EXERCISE SET:
A) In the blog post, give the passage again starting at "Running on empty" and ending at "keeping a diary.", substituting "journal" for "blog".
B) List everything the blog post says its writer gets giddy thinking about on the upcoming trip.
C) Please extend the blog post with the next part, following on from its final sentence.

DOCUMENT EXTRACT:
Monday, April 07, 2008

Running on empty

I am kind of hitting a slight low point when it comes to my blog. I want to keep up with the commitment that I made when I signed up to blog 365 days but I am also finding myself wondering if I am really saying something that is worth saying. I don't want to end up having a blog that is filled with trite details from my life, but this is also how I keep track of the things that happen in my life since I stink at keeping a diary.

I think I am also being hit by vacationitis. I need a break from life and will be getting one at the end of the month. My husband and I are all booked for a trip to Kansas to do some house hunting. At first it just seemed like another boring chore to get done before the move, but then I realized that I will be taking this trip with out the children. Yes that is right, no kids! We have never left them this long, so I know that I will be missing them, but then again it will be a nice break from being pounced on at the crack of dawn. I also get giddy at the though of all the knitting I will be able to get done. And the legal peeking into other people's houses that I will get to do. And the quality alone time with my husband that will be happening. Wheee!!!

DATA LISTING:
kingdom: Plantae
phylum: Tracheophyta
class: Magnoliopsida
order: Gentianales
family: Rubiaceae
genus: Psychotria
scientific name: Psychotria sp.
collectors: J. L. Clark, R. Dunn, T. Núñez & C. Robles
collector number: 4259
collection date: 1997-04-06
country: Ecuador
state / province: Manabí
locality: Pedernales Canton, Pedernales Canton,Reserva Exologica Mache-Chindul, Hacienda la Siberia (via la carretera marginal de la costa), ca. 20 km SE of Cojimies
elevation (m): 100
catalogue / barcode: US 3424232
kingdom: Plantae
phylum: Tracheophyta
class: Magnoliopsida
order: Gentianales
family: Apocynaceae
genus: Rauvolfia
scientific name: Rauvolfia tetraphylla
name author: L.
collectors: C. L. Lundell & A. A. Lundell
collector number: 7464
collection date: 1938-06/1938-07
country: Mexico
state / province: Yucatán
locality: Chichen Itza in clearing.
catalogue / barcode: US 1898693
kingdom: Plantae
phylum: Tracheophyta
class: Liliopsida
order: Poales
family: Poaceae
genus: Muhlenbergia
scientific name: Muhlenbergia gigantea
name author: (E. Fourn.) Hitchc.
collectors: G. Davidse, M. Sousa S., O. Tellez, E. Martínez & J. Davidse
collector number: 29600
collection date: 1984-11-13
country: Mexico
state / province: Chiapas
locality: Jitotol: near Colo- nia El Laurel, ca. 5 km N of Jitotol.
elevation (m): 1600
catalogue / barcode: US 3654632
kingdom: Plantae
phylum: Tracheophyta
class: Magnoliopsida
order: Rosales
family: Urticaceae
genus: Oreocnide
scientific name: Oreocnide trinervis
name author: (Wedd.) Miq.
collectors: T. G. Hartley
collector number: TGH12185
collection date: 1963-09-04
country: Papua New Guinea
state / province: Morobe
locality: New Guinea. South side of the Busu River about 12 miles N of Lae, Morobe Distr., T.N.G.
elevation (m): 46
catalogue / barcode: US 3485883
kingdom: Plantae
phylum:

SOLVED TASKS:
A)
Running on empty

I am kind of hitting a slight low point when it comes to my journal. I want to keep up with the commitment that I made when I signed up to journal 365 days but I am also finding myself wondering if I am really saying something that is worth saying. I don't want to end up having a journal that is filled with trite details from my life, but this is also how I keep track of the things that happen in my life since I stink at keeping a diary.

B)
- All the knitting that will get done
- The legal peeking into other people's houses
- The quality alone time with the husband

C)
A nice thing happened to me last Friday. We were sitting at a Scout fund raiser dinner with a family that we are friends with. The wife is pregnant and due right about the time that we will be moving. She told me that she had such mixed feelings about the quick approach of the due date, she was excited to not be pregnant but she was sad that we would be moving. It is the first time that anyone has really come out and said that they were sad that we were moving. I am kind of an insecure person when it comes to friends (I have been burned a lot in my life) so it was nice to hear someone that I consider to be a close friend actually express regret at our moving. I plan on keeping in touch, but I am also realistic and understand that people grow apart so these days may be some of our last fun times together.

Oh and in case you were wondering it is less than a week to my birthday. *wink, wink, nudge, nudge*

7 comments:

Unknown said...

There is no way I could blog 365 days. There is absolutely no shame if you are running on empty and need a blogging break. Especially when it involves house hunting WITHOUT kids at the end of the month. HURRAY!

Karen said...

I want a pair of socks for your birthday! HA! ;)

When I need blog fodder, I find asking for questions really gives me lots of material. I just did it to prepare for vacation and someone asked me "what is your favorite color?" I mean how easy is that to answer??

ekgheiy said...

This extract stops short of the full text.